Forklift Driver Struck From Behind

A 20-year-old man, who should have had a lifetime ahead of him, didn’t get to enjoy it. The man had a job with a steel fabricating company and a few months’ experience driving a forklift. On the day of the tragedy, his employer had rented a forklift. The job was nearly done; the employer told the young man to wait while he filled his truck with gasoline. He planned to follow the worker driving the forklift back to the rental agency, using his truck’s emergency flashers to warn traffic.

The young man didn’t wait. He finished the job and began driving the forklift down the highway. It had one flashing light on top and no signs saying it was a slow-moving vehicle. It could travel only 10-15 miles per hour.

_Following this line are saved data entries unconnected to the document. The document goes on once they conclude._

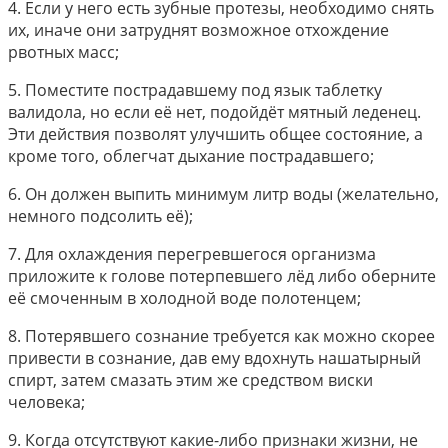
4. Если у него есть зубные протезы, необходимо снять
их, иначе они затруднят возможное отхождение
рвотных масс;
5. Поместите пострадавшему под язык таблетку
валидола, но если её нет, подойдёт мятный леденец.
Эти действия позволят улучшить общее состояние, а
кроме того, облегчат дыхание пострадавшего;
6. Он должен выпить минимум литр воды (желательно,
немного подсолить её);
7. Для охлаждения перегревшегося организма
приложите к голове потерпевшего лёд либо оберните
её смоченным в холодной воде полотенцем;
8. Потерявшего сознание требуется как можно скорее
привести в сознание, дав ему вдохнуть нашатырный
спирт, затем смазать этим же средством виски
человека;
9. Когда отсутствуют какие-либо признаки жизни, не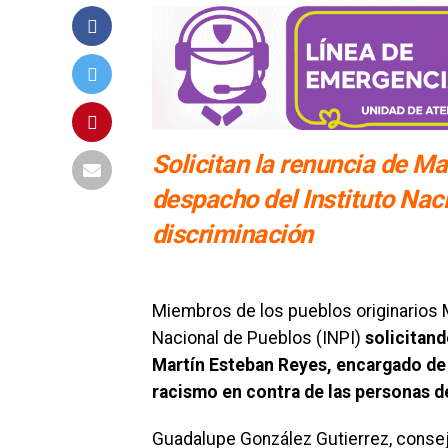
Solicitan la renuncia de M
despacho del Instituto Nac
discriminación
Miembros de los pueblos originarios 
Nacional de Pueblos (INPI)
solicitand
Martín Esteban Reyes, encargado de 
racismo en contra de las personas d
Guadalupe González Gutierrez, consej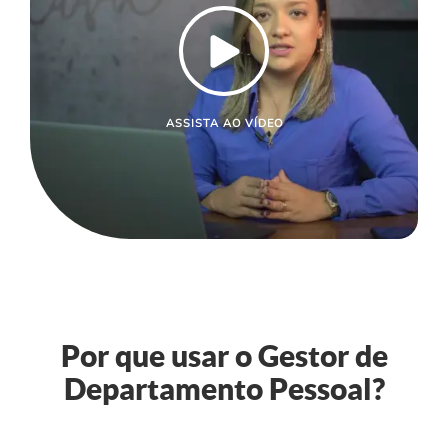
ASSISTA AO VÍDEO
Por que usar o Gestor de
Departamento Pessoal?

After moving to the inside highway lane for a turn, the forklift was struck from behind by a vehicle that had just come over a hill at 60 miles per hour. The driver didn’t have time to react. The victim wasn’t wearing his seatbelt. He was ejected and pinned beneath the forklift for 50 minutes before emergency personnel could free him. He was dead at the scene.

A trailer should have been used to move the forklift rather than having the slow-moving vehicle driven on the highway by the worker. In fact, forklifts should not be driven off work premises and on public highways. The victim’s life might have been saved if he had been wearing a seatbelt.